How Carnival Cruise Line’s "Bolt" Struck Success
On July 31, 2021, Carnival Cruise Line was finally able to celebrate the launch of its massive new cruise ship, Mardi Gras, which was originally set to embark on its first voyage in 2020 but was delayed due to restrictions related to the COVID-19 pandemic. The new vessel boasts a capacity of 6,465 persons and 17 passenger decks, with a distinctive roller coaster sitting on the top deck.
“We wanted to do something really special, really fun, that has never been done before on this new ship class, and introducing the first roller coaster at sea certainly fit the bill,” says Glenn Aprile, director, new builds product development for Carnival. “It’s something we’ve dreamed about doing for a long time.”
“Bolt: Ultimate Sea Coaster” was manufactured by Maurer Rides GmbH in Kirchheim, Germany. Project manager Marco Hartwig explains to Funworld that the 220-meter-long Spike Coaster reaches speeds of 60 kph and has a special track.
“The toothed rack—which is attached to the rail—flexibly conforms to all radii and twists of the rail, as does the power rail that’s been developed especially for high speeds,” says Hartwig. “Hence, this allows constant propulsion to be delivered even in the tightest curves and all the way up vertical route segments.”
On “Bolt,” passengers are seated inline in pairs on vehicles resembling motorcycles, where they can control the speed of their vehicle. “The speed range within which drivers can ride is preprogrammed for the particular track layout,” says Hartwig. “This drive-and-control concept ensures that, despite the ship’s movements, the vehicles can overcome any incline and don’t drive too fast into the next curve.”
To address the challenges of corrosive salt air, Maurer placed a “Bolt” vehicle in a custom-built salt spray chamber. At the end of a predefined period, the vehicle was intensely examined to identify weak points.
“Subsequently, a corrosion protection concept was systematically developed for all affected components,” Hartwig says. “For the frame parts, for example, a special coating system was selected, and stainless-steel fasteners were used wherever possible.”
He also notes that due to the differences in shipbuilding and steel construction tolerances, the complete coaster had to first be assembled on land. This way, the exact base-point coordinates of all supports could be measured and sent to the shipyard to prepare the ride’s foundation. Finally, the positions were confirmed with control measurements.
As for what happens if a “Bolt” vehicle happens to stop on the ship due to a power outage, the system is switched to an emergency power mode, providing enough power to safely return vehicles to the station.
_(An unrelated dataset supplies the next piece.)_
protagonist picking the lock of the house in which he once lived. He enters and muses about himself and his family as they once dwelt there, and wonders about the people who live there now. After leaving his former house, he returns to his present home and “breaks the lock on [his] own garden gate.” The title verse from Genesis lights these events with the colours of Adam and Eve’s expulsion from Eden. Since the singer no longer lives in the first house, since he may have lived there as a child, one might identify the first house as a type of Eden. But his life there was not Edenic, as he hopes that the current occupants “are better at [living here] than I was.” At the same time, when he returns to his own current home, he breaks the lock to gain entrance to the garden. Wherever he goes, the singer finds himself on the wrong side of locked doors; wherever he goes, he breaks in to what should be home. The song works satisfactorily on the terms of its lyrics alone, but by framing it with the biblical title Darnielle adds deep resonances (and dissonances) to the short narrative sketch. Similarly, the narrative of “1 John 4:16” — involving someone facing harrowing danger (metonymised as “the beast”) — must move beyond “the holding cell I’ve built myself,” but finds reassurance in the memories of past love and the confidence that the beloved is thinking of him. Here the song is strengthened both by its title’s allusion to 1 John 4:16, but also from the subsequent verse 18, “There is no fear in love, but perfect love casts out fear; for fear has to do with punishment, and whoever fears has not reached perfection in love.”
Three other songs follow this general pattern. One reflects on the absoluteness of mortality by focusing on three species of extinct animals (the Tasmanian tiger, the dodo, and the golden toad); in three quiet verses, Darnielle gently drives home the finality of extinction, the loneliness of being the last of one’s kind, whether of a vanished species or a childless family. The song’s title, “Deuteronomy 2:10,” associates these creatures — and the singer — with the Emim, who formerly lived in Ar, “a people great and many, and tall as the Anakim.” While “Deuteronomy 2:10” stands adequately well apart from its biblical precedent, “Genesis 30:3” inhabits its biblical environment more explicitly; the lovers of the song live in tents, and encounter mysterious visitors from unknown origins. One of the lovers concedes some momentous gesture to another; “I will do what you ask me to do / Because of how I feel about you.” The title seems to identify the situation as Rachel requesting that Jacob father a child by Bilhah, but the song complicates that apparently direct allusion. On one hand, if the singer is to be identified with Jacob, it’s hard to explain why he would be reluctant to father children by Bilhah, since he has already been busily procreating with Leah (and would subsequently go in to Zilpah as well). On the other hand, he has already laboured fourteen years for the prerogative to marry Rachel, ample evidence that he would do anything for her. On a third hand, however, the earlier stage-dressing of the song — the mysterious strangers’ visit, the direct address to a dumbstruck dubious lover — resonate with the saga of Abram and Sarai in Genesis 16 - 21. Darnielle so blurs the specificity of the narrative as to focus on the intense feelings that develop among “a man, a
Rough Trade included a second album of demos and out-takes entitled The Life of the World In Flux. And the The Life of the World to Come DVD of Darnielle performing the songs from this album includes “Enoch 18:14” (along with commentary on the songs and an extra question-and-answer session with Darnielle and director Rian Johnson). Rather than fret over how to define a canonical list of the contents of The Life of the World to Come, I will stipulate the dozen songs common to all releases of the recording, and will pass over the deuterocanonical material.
“In the unlikely event that a ‘Bolt’ vehicle comes to a stop along the track despite the power supply,” says Hartwig, “the coaster has a separate rescue vehicle. [Utilizing it], the operator can approach the stopped vehicle and tow it away with the help of a coupling rod.”
Just as with any coaster at a land-based amusement park, Carnival’s Aprile says ride safety is paramount.
“There are trained professionals onboard to maintain and inspect ‘Bolt’ on a daily basis, including a protocol of safety checks before opening,” Aprile says.
Carnival placed an order for another identical coaster on the Carnival Celebration, scheduled for delivery in November 2022.